There is a need to overcome such disparities by considering Islam as a global religious tradition. This approach will allow us to better understand Islam’s contemporary trends within special cultural contexts throughout the world. It is also becoming increasingly clear that no single academic discipline is equipped to accommodate a complete understanding of Islam in the West. Therefore, an interdisciplinary methodology is indispensable for pursuing this new field of research. Only such an approach will be capable of addressing and appreciating the multivalent realities that Muslims face in the West.
Europe’s Muslim women: potential, aspirations and challenges (PDF download link)
Qualitative study based on interviews with Muslim women in Brussels, London and Turin (2008)
by Dr Sara Silvestri (London’s City University and Cambridge University, UK)
King Baudouin Foundation, 2008
This report aims to obtain a general sense of the extent to which the religion of Islam plays a role in defining the experiences of Europe’s Muslim women and to charter the main issues of concern, and trends of thinking and of mobilisation among them. The study has the ambition to bring forth the voice, daily life, problems, and aspirations of these women. It was conducted in Belgium, Great Britain and Italy, primarily in three cities with large concentrations of Muslim populations: Brussels, London, and Turin. It involved questionnaires and structured and unstructured interviews with 49 Muslim women.
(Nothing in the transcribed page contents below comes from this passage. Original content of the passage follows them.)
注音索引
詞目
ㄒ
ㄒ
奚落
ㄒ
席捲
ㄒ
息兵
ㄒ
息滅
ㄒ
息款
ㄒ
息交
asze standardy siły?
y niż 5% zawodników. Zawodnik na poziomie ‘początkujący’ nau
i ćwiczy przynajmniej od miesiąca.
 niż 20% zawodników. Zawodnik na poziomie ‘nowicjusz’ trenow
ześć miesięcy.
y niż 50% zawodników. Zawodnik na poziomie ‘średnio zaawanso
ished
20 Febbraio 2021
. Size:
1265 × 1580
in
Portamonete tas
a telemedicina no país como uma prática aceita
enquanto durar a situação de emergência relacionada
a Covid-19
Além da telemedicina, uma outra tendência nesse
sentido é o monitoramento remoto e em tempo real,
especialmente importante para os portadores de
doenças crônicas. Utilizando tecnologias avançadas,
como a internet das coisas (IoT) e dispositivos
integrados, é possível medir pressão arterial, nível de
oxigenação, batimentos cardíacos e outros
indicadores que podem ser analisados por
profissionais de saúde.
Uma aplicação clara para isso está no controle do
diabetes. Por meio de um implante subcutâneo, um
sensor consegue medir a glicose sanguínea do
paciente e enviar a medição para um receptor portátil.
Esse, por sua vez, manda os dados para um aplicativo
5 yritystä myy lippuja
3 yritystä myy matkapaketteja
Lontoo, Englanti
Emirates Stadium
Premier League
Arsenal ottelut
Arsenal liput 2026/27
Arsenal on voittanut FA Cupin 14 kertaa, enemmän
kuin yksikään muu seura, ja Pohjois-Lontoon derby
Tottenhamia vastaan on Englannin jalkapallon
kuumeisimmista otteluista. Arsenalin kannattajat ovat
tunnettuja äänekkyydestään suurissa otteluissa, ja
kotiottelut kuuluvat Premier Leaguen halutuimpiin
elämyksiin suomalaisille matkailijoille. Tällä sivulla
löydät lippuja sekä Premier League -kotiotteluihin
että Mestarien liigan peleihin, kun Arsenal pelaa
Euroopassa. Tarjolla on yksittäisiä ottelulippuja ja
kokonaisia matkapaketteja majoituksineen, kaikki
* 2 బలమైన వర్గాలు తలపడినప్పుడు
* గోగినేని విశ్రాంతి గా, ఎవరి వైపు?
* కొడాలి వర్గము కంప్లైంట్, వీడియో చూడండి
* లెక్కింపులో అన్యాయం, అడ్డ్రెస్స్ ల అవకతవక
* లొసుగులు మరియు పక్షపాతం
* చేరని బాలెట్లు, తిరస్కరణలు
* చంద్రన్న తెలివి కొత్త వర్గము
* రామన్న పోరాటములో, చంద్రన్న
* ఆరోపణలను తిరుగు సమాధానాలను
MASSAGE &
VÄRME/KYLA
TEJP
Islamic Political Radicalism: A European Perspective
by Tahir Abbas
Edinburgh University Press, 2007
Islamic political radicalism in Europe has seen dramatic growth in recent times. This book offers a sociological, anthropological, psychological and political science analysis of the causes and consequences of this phenomenon. Authors explore the motivations behind such radicalism, focusing on an array of different factors. These include economic and social alienation, political and cultural marginalisation, gender and masculinity, and psychological issues, both at an individual and community level. Other issues discussed are the state responses, national and international, to the ‘War on Terror’ which came about after the attacks on America in September 2001; and the role of Islamic political organisations and their impact on changing ethno-religious identities. This is considered particularly in relation to concept of the Ummah and its influence on the position of Islam and Muslims in places such as Iraq, Afghanistan, and Palestine, as well as Bosnia, Chechnya, and Kashmir. The authors provide an analysis of events and experiences in different European nation states, with a detailed focus on Britain. This book is particularly relevant in the current climate as an attempt to understand the factors that shape Islamic political radicalism in Europe. Key Features: *Written for academics as well as activists and practitioners *Explores major new and emerging issues, particularly in the aftermath of the July 2005 London bombings.